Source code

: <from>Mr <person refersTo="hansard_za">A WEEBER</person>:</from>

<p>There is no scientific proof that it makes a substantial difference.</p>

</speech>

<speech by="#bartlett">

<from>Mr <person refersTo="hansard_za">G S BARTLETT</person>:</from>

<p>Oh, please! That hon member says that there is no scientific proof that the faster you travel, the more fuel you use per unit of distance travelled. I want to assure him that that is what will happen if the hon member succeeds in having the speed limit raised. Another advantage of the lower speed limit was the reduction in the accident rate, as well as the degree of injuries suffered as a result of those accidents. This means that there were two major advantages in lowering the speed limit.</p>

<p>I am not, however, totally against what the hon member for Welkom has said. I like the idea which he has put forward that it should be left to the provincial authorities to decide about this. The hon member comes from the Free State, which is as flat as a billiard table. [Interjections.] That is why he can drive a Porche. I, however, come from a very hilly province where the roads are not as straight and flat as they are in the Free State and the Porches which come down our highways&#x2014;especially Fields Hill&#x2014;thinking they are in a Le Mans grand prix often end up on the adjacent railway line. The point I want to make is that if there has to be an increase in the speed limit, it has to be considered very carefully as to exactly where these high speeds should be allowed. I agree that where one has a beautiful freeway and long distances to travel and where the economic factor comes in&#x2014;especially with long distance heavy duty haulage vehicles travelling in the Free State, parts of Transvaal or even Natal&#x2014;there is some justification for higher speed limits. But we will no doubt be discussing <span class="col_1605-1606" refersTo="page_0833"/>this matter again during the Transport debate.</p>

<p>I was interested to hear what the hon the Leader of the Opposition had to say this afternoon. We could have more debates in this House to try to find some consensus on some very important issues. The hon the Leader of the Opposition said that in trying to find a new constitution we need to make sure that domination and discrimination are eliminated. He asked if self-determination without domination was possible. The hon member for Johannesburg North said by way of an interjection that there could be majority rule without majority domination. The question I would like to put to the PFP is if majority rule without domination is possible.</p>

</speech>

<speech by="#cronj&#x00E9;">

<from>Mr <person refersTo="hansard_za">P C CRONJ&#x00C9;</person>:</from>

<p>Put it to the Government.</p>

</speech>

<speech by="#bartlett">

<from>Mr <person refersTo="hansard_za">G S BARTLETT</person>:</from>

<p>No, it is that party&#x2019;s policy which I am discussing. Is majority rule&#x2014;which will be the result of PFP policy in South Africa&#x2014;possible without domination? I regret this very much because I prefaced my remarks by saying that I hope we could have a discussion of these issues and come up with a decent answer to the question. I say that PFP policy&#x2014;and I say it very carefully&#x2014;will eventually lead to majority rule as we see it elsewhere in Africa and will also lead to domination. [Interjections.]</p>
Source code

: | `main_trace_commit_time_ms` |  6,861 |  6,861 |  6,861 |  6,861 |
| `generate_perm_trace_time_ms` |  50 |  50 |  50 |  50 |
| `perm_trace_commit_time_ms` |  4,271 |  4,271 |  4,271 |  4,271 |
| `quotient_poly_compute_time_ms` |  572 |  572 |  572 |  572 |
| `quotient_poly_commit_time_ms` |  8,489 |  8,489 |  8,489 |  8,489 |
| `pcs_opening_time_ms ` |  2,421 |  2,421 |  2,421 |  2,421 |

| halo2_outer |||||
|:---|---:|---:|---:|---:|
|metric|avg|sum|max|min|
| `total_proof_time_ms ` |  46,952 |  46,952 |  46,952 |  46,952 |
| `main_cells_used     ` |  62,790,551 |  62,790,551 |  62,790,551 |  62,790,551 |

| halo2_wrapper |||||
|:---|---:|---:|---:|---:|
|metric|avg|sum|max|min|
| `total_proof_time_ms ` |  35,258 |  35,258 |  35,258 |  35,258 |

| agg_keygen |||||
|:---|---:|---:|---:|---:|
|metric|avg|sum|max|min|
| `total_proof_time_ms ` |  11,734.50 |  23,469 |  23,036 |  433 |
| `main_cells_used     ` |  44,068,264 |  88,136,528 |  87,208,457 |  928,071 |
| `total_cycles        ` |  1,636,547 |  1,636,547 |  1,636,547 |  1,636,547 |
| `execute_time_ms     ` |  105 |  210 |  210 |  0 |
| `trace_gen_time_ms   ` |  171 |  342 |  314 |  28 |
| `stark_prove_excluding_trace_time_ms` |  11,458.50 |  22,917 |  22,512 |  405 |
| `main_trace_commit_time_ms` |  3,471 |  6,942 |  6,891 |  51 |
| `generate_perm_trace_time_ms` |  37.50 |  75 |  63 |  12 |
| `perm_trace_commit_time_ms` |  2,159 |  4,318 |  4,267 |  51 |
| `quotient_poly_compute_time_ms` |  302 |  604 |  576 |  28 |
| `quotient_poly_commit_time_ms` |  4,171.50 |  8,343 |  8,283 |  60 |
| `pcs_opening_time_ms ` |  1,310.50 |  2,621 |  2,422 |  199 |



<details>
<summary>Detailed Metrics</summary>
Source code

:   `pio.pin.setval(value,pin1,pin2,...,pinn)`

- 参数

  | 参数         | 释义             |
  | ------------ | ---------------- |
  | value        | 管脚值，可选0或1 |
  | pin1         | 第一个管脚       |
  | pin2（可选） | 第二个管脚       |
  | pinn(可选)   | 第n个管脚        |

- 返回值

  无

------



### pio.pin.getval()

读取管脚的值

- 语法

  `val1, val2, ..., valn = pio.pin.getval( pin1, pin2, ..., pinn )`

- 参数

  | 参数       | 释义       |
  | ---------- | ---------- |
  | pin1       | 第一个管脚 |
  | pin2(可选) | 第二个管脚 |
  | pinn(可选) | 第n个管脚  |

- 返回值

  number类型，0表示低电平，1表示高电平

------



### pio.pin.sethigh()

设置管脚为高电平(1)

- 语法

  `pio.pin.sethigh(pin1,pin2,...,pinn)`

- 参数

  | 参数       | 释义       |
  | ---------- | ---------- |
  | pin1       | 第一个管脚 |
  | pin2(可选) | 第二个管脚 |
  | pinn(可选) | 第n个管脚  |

────

Please count the lines above that contain the string "getval". Reply with the number alone.

→ **Written response**: 2